We quarrelled badly then—that first hour in our new home. I know now whose fault it was.

I got my hat and went out and started to walk down the creek. I didn’t feel bitter against Mary—I had spoken too cruelly to her to feel that way. Looking back, I could see plainly that if I had taken her advice all through, instead of now and again, things would have been all right with me. I had come away and left her crying in the hut, and James telling her, in a brotherly way, that it was all her fault. The trouble was that I never liked to ‘give in’ or go half-way to make it up—not half-way—it was all the way or nothing with our natures.

‘If I don’t make a stand now,’ I’d say, ‘I’ll never be master. I gave up the reins when I got married, and I’ll have to get them back again.’

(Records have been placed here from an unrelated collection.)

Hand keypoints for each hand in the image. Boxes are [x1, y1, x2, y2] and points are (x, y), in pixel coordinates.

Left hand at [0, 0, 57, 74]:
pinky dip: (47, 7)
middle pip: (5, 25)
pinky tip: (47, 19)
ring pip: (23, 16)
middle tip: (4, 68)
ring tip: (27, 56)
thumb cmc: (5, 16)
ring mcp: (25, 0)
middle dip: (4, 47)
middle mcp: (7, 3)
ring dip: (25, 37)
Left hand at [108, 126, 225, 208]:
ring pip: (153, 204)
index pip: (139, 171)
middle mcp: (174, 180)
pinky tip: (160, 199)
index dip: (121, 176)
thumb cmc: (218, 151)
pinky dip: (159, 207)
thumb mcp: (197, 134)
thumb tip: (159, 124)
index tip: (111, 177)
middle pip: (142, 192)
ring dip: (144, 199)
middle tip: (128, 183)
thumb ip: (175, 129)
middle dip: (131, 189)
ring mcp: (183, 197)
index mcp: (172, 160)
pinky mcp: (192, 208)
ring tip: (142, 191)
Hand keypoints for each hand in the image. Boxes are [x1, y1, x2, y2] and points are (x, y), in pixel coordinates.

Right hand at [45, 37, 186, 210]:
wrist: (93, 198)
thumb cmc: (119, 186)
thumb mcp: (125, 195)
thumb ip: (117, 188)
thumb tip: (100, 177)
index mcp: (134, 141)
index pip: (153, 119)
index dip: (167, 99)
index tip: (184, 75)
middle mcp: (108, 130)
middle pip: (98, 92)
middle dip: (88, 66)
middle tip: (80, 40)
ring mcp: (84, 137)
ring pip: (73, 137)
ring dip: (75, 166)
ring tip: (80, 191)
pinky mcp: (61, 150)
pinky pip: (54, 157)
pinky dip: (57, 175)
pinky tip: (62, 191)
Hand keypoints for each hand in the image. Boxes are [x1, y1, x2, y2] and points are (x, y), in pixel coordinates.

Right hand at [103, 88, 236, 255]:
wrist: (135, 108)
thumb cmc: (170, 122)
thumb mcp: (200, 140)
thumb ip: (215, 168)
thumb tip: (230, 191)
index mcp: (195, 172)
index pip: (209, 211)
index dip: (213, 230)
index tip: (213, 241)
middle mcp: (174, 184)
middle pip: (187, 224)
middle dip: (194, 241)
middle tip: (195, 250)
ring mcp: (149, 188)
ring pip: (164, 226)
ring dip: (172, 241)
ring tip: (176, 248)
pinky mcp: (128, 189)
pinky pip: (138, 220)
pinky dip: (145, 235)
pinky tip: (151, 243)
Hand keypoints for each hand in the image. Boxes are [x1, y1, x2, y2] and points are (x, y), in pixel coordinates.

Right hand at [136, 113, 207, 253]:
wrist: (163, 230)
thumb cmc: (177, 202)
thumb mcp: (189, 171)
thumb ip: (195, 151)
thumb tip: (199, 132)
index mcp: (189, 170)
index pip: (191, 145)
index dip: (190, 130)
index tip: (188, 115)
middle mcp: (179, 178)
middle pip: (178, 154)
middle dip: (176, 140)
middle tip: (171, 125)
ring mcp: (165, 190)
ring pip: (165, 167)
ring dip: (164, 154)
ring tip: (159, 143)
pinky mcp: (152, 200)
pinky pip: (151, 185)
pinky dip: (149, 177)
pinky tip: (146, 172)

What women some men are! But the time came, and not many years after, when I stood by the bed where Mary lay, white and still; and, amongst other things, I kept saying, ‘I’ll give in, Mary—I’ll give in,’ and then I’d laugh. They thought that I was raving mad, and took me from the room. But that time was to come.

As I walked down the creek track in the moonlight the question rang in my ears again, as it had done when I first caught sight of the house that evening—

‘Why did I bring her here?’

I was not fit to ‘go on the land’. The place was only fit for some stolid German, or Scotsman, or even Englishman and his wife, who had no ambition but to bullock and make a farm of the place. I had only drifted here through carelessness, brooding, and discontent.

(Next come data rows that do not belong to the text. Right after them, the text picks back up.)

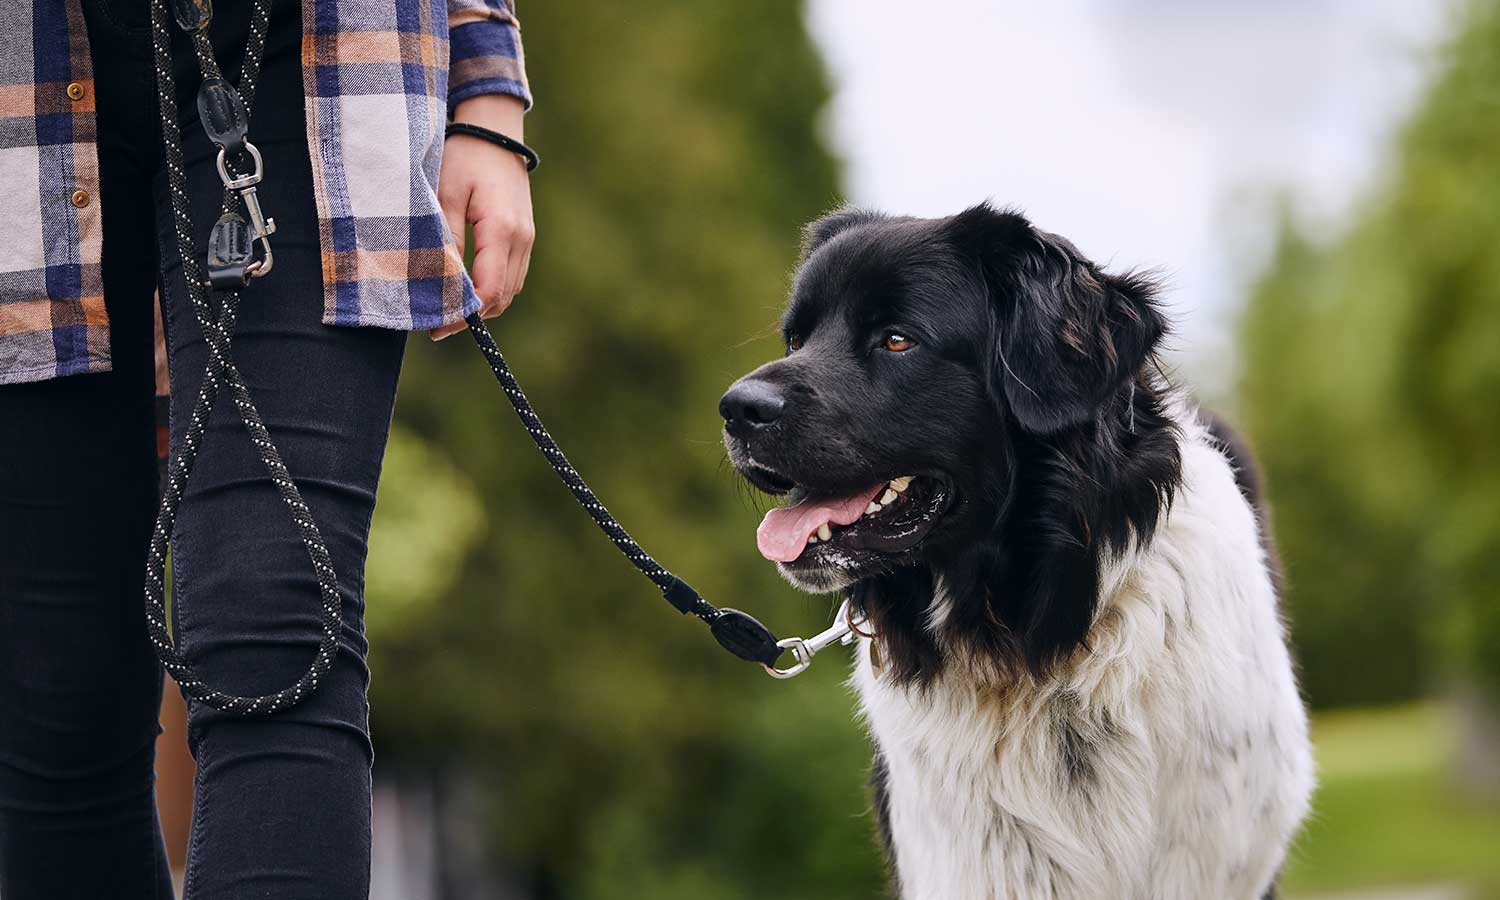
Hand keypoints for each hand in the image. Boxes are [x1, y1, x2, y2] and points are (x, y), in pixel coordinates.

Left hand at [432, 94, 533, 339]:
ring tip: (450, 311)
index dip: (463, 315)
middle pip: (501, 298)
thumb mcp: (445, 194)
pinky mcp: (525, 238)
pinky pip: (512, 277)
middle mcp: (521, 240)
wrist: (495, 134)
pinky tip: (468, 291)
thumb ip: (445, 239)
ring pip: (510, 291)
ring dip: (484, 306)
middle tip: (438, 325)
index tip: (437, 326)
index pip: (488, 290)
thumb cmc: (465, 158)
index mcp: (502, 230)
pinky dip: (493, 290)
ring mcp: (527, 240)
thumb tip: (440, 282)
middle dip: (472, 317)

I walked on and on till I was more than half-way to the only neighbours—a wretched selector’s family, about four miles down the creek,—and I thought I’d go on to the house and see if they had any fresh meat.

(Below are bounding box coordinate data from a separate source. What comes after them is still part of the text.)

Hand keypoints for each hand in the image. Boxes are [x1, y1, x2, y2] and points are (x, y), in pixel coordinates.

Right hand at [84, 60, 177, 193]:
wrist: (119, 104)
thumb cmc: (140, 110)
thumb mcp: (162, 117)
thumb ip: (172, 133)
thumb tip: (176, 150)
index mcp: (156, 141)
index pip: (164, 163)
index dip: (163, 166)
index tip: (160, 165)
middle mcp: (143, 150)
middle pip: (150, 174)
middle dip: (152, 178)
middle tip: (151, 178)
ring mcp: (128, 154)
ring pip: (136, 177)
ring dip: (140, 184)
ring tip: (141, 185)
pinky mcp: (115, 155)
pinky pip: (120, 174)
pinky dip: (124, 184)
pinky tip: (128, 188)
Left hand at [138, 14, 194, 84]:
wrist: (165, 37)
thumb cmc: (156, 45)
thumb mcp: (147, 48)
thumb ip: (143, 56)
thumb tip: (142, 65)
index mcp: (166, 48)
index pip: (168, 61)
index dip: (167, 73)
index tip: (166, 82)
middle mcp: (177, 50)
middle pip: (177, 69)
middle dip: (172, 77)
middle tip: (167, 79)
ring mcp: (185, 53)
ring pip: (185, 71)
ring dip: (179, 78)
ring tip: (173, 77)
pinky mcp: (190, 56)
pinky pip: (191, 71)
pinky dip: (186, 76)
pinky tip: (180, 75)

A mile or two farther I saw the loom of the bark hut they lived in, on a patchy clearing in the scrub, and heard the voice of the selector’s wife—I had seen her several times: she was a gaunt, haggard Bushwoman, and, I supposed, the reason why she hadn’t gone mad through hardship and loneliness was that she hadn’t either the brains or the memory to go farther than she could see through the trunks of the ‘apple-trees’.